[Items from a dataset]
----

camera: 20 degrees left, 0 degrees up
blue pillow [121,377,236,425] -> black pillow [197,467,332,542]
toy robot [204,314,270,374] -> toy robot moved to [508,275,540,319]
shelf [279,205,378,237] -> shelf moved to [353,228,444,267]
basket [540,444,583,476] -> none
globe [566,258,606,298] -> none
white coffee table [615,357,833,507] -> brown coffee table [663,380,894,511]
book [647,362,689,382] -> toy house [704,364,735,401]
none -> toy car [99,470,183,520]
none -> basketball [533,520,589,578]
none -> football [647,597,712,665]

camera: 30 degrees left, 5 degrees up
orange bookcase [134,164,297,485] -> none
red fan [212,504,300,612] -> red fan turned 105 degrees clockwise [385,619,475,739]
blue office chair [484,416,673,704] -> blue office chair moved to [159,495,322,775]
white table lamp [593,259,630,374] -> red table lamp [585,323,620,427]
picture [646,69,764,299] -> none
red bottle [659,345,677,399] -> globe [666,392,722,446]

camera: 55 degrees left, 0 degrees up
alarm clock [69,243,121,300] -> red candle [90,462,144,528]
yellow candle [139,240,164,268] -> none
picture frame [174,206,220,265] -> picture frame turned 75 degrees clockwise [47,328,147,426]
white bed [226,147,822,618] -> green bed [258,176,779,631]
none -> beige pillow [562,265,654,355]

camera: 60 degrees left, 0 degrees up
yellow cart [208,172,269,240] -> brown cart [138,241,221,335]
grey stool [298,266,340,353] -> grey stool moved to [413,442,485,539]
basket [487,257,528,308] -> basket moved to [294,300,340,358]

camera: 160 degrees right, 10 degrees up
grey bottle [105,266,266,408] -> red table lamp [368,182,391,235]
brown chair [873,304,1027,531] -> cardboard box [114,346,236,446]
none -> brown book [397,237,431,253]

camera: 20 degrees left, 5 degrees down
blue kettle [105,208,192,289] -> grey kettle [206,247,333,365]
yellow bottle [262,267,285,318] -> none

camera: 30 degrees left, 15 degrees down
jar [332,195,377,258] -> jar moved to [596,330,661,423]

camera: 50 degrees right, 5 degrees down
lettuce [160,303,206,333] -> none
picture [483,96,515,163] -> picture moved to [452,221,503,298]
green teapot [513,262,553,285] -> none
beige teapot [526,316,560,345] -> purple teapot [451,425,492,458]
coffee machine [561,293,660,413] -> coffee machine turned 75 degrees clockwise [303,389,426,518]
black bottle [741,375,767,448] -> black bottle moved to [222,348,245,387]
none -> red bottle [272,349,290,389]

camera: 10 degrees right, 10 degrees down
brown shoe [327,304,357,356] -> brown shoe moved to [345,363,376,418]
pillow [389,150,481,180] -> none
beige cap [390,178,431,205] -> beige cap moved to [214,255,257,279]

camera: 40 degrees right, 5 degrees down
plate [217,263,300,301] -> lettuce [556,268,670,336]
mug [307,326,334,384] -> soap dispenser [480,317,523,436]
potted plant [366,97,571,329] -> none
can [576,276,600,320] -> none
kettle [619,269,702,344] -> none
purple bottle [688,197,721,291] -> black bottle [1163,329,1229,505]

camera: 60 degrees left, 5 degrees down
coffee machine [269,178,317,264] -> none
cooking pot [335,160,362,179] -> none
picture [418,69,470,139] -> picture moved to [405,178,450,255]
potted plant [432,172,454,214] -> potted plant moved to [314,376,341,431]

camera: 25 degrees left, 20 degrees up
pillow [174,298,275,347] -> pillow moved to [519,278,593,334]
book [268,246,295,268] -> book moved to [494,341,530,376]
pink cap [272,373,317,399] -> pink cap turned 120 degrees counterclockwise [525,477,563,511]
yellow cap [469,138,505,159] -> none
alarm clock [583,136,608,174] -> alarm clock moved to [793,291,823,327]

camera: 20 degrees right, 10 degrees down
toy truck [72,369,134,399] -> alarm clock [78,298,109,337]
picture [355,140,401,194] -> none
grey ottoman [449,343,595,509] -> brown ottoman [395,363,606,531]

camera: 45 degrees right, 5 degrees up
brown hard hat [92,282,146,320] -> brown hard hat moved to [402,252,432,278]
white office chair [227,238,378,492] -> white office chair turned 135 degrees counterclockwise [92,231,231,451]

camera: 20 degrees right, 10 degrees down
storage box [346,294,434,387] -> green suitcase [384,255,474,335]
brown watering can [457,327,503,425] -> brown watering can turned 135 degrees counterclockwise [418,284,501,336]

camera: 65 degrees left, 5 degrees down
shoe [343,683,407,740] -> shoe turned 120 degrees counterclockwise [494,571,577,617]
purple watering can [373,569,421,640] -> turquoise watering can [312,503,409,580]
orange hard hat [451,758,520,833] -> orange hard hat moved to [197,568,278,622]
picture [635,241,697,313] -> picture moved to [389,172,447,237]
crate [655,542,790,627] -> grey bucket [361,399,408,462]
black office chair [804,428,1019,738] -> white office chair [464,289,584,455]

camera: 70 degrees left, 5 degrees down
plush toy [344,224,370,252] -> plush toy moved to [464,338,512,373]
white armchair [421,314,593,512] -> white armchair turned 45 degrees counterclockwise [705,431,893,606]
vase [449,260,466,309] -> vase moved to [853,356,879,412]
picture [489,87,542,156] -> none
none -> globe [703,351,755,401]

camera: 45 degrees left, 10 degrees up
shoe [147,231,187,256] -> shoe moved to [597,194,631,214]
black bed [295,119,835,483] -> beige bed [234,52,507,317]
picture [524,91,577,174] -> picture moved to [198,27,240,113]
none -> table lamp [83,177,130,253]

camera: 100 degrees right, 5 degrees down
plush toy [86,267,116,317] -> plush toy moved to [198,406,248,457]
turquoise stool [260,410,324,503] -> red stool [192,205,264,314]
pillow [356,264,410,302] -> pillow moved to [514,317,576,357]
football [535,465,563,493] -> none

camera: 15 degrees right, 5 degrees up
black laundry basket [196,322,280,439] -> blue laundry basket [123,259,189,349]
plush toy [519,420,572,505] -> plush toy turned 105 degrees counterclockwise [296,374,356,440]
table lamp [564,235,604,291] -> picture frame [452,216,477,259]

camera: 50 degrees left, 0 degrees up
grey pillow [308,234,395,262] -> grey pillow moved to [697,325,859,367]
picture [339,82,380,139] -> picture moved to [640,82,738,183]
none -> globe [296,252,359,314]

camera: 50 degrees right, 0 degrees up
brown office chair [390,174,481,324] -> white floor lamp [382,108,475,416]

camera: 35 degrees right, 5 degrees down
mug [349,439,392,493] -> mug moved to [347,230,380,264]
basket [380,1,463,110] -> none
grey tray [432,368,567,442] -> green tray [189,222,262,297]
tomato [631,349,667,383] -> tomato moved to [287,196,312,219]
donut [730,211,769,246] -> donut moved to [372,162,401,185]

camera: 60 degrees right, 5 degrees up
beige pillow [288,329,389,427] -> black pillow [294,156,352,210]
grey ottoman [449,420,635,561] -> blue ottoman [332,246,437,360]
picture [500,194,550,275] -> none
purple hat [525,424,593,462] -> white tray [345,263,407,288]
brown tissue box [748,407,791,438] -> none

----

[WHAT TO PRODUCE]: From the entries above, return exactly the line containing "camera: 45 degrees right, 5 degrees up", the line containing "shoe [343,683,407,740] ->", and all lines between, and nothing else.

[OUTPUT FOR THIS EXERCISE]:
camera: 45 degrees right, 5 degrees up
brown hard hat [92,282,146,320] -> brown hard hat moved to [402,252,432,278]
white office chair [227,238,378,492] -> white office chair turned 135 degrees counterclockwise [92,231,231,451]

camera: 20 degrees right, 10 degrees down
storage box [346,294,434,387] -> green suitcase [384,255,474,335]
brown watering can [457,327,503,425] -> brown watering can turned 135 degrees counterclockwise [418,284,501,336]

camera: 65 degrees left, 5 degrees down
shoe [343,683,407,740] -> shoe turned 120 degrees counterclockwise [494,571,577,617]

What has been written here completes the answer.